▶ **Your assignment**
Copy out all the rows below, request text included, but shift every number in the keypoint triples (x, y and depth) by -134 and leave the box coordinates unchanged. Omit the pictures.

▶ **Data for review**

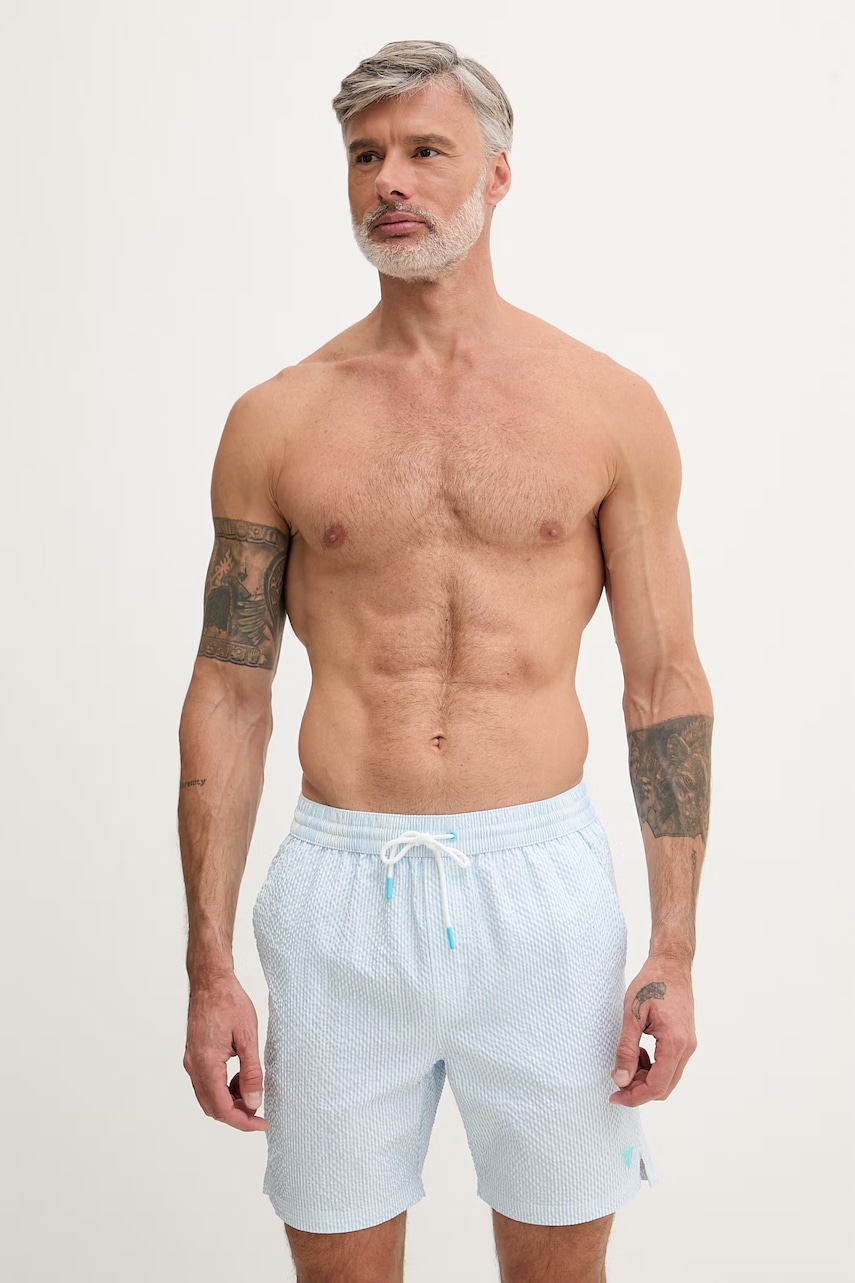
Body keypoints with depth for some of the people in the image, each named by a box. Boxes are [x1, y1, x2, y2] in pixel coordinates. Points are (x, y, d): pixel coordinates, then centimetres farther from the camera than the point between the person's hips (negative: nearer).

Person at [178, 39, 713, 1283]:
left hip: (543, 883, 0)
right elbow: (230, 693, 3)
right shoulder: (277, 420, 2)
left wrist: (676, 950, -2)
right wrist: (209, 966, 0)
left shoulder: (610, 407, 1)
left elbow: (664, 683, 3)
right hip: (341, 893, 1)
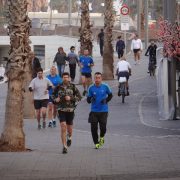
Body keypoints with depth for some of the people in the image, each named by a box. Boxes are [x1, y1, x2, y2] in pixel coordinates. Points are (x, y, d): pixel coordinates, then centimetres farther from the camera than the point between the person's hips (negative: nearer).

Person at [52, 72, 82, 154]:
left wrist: (71, 98, -17)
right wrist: (55, 99, -5)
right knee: (63, 127, -13)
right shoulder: (58, 87, 1)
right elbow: (53, 95, 16)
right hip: (61, 110, -1)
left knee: (69, 128, 12)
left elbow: (79, 97, -2)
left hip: (70, 110, 1)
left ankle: (69, 137, 48)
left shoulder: (72, 87, -1)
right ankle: (64, 146, -11)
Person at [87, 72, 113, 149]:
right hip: (94, 111, 1)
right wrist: (91, 99, -20)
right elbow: (88, 100, 3)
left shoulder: (105, 87, -1)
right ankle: (96, 143, 15)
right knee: (94, 128, -3)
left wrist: (106, 100, -4)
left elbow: (110, 95, 14)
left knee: (103, 127, -8)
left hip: (103, 111, -1)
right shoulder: (91, 88, -1)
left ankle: (102, 137, 25)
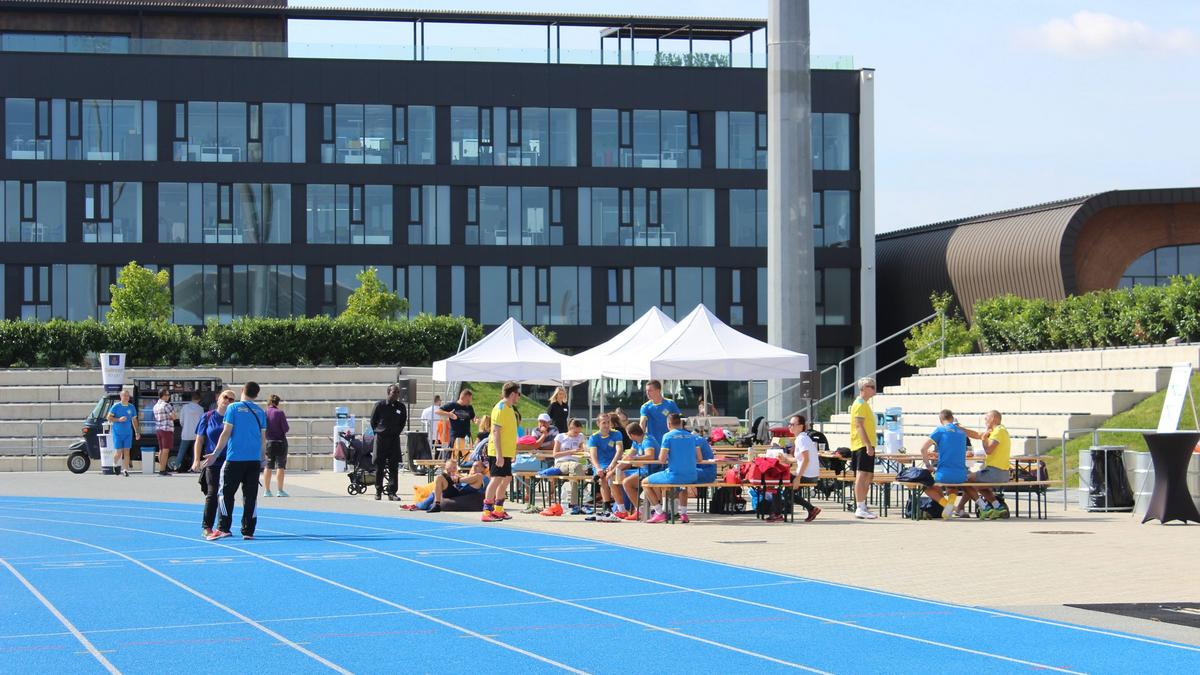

▶ **Solution to the problem**
Body keypoints with depth for some of the people in the image, each named by a box. Boxes are [x1, y1, x2, y2] in pixel coordinates. Points are (x, y, d): pixel coordinates, then centimetres farther from the camera than the point between the person's hips (negative: nearer).

Person at [178, 39, 713, 1283]:
left hip: (409, 749, -134)
right elbow: (96, 559, -131)
right shoulder: (143, 286, -132)
left wrist: (542, 816, -136)
right wrist: (75, 832, -134)
left shoulder: (476, 273, -133)
left elbow: (530, 549, -131)
right hip: (207, 759, -133)
Body keypoints with depth for some of the people in the image, each named by a box. Boxes are [x1, y1, x2, y2] in pixel coordinates. Points are (x, y, d): pixel coordinates, then centimetres farther from the camera than the point between the person's hips (negative: nearer).

Person at [52, 72, 82, 154]:
left wrist: (-63, -36, -151)
right wrist: (-79, -35, -139)
right knee: (-71, -7, -147)
right shoulder: (-76, -47, -133)
right elbow: (-81, -39, -118)
right hip: (-73, -24, -135)
left knee: (-65, -6, -122)
left elbow: (-55, -37, -136)
left hip: (-64, -24, -133)
left ankle: (-65, 3, -86)
left shoulder: (-62, -47, -135)
right ankle: (-70, 12, -145)
Person at [87, 72, 113, 149]:
right hip: (-40, -23, -133)
right wrist: (-43, -35, -154)
right elbow: (-46, -34, -131)
left shoulder: (-29, -47, -135)
right ankle: (-38, 9, -119)
right knee: (-40, -6, -137)
left wrist: (-28, -34, -138)
left elbow: (-24, -39, -120)
left knee: (-31, -7, -142)
left hip: (-31, -23, -135)
right shoulder: (-43, -46, -135)
left ankle: (-32, 3, -109)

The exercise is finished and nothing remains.